Chinese Idiom Stories for Software Professionals: #18 The Measurements Are More Reliable! (愚人買鞋)
Fixation with rules blindly.
This article is one of the “Chinese Idiom Stories for Software Professionals” series.
Story
A man in the State of Zheng decided to buy himself a new pair of shoes. Before he went to the store, he took careful measurements of his feet and noted the dimensions on a piece of paper.
But he forgot to bring his note along. At the store, he found a pair of shoes he liked very much. He was about to try them on when he suddenly remembered that he had left his note at home.
“I’ve left my measurements at home,” he told the storekeeper. “I’m now going to get them. I’ll be back soon.”

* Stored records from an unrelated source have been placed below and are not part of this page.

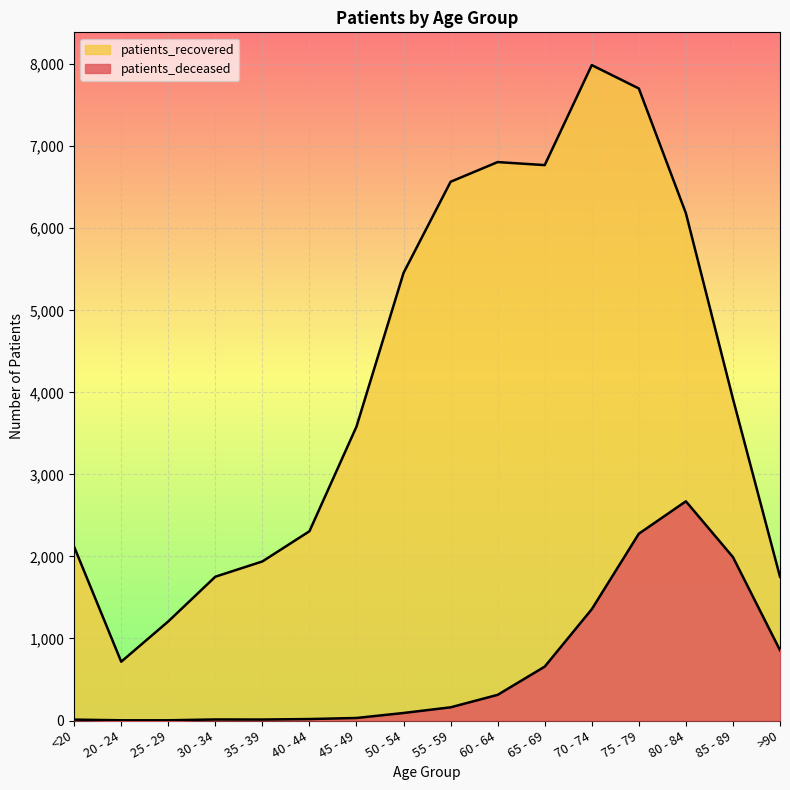

List the series in order of their overall mean, lowest first.

patients_deceased, patients_recovered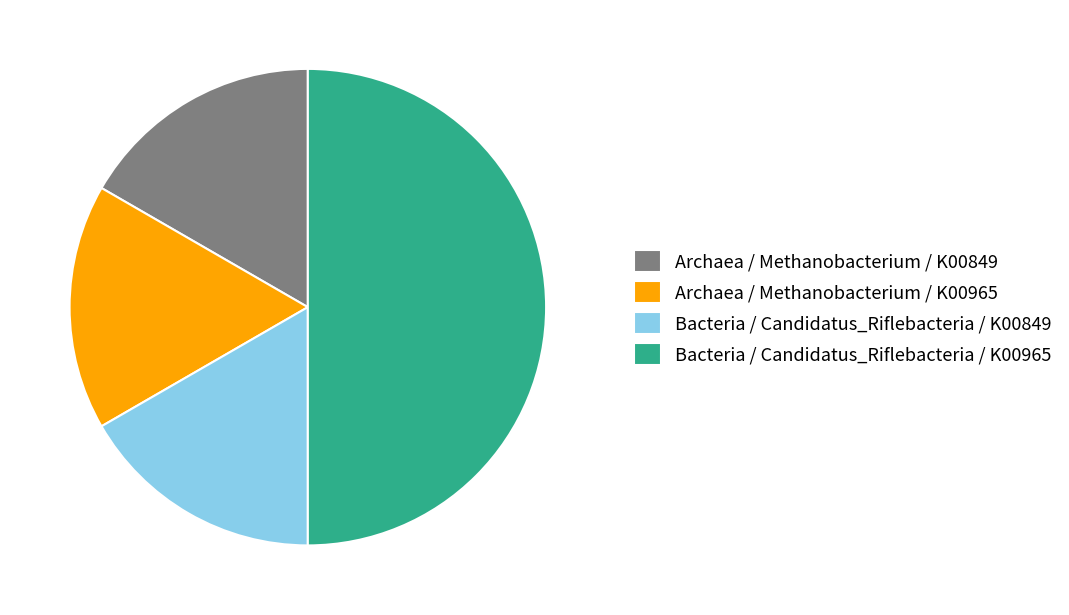

What is the ratio of the value at Archaea / Methanobacterium / K00849 to the value at Archaea / Methanobacterium / K00965?

1.0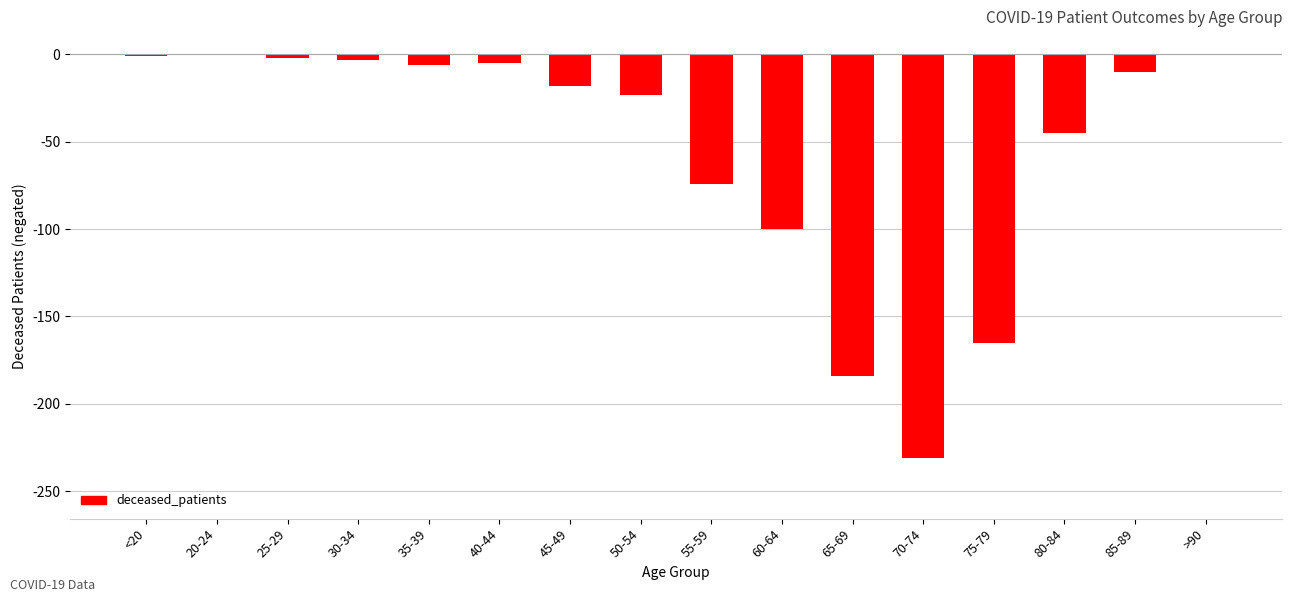

Which category has the lowest value in the patients_in_hospital series?

60-64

Immediately he hurried home to fetch the note. By the time he returned, the store was closed, so he could not buy the shoes after all.
The next day the man related the incident to a friend. The friend asked, “Why didn’t you try them on to see if they fit?”
“Well,” answered the man, “I ‘d rather trust the measurement than myself.”
Meaning
This story satirizes those who follow certain inflexible rules too strictly and do not know how to adapt to the circumstances.
Examples in Software Development
There are many examples of following wrong practices strictly in agile software teams, such as managing software development based on ‘velocity based on estimated user stories points”. Not convinced, you can burst those fake agile coaches/scrum masters’ bubble by asking one simple question, “How do you manage regression testing?”
The Fact: programmers introduce many regression errors while working on new user stories, changes or bug-fixes. Just one major issue might offset your ‘perfect velocity’ by days or even weeks.
So, a good software manager will focus mainly on automated regression testing, not on the story points.
Tip: Once real automate regression testing process is set up, the teams’ productivity will double or triple in a short time, which makes worrying about ‘story-point based velocity’ even more silly.
A more like the idiom situation is software teams’ fixation with user stories in Jira rather than the customers.